Military spending simply does not promote prosperity, long-term. The benefits are very short term. WWII did restore demand to languishing sectors. It did that by curtailing supply and destroying capital overseas, not by increasing spending. Europe and Asia were destitute. Many cities and factories had been bombed to rubble, and the productivity of surviving resources was limited. The effect of that particular war, was to increase demand of US goods in the world- a development that stands in stark contrast to effects of simply spending money.

http://www.joshuagoldstein.com/jgeconhi.htm

The professor presents the case, in historical context, better than I can.

Continued war causes inflation, which eventually leads to economic decline or bankruptcy. Peace frees resources for productive use. More production raises output and lowers prices. The opulence we enjoy in this country is a result of the private industry, which is productive enough to fund all of these ventures…not the industrial military complex.
The quote I gave on my post from Sam Johnson dates back to 1749. It is much more accurate today, in a world where the victor doesn’t usually get the spoils, but instead incurs a negative sum gain. If the government (of Johnson’s poem) attempts to wipe away ‘everlasting debt’ with the printing press, they would lose further access to credit markets, diminishing their strategic positions. When nations lose the financial capacity to fight, they lose wars.

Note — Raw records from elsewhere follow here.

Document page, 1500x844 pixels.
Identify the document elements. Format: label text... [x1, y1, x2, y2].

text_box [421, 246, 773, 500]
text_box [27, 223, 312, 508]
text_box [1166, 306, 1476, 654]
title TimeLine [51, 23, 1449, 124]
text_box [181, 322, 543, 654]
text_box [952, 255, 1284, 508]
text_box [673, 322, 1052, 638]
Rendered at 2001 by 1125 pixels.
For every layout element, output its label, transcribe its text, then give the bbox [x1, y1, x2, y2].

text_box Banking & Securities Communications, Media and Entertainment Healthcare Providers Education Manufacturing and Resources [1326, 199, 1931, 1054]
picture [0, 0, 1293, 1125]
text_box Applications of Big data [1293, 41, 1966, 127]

In ‘The Rise and Fall of the Great Powers’, Paul Kennedy emphasized the importance of financial stability, “sound money, secure credit, and regular repayment of debt” in producing military success. In one case after another, the leading powers were powers because they were rich. “Success in war depended upon the length of one’s purse.” It still holds true today. Governments cannot afford to continuously siphon off significant percentages of national wealth for military purposes without courting bankruptcy- and thus ultimate military weakness.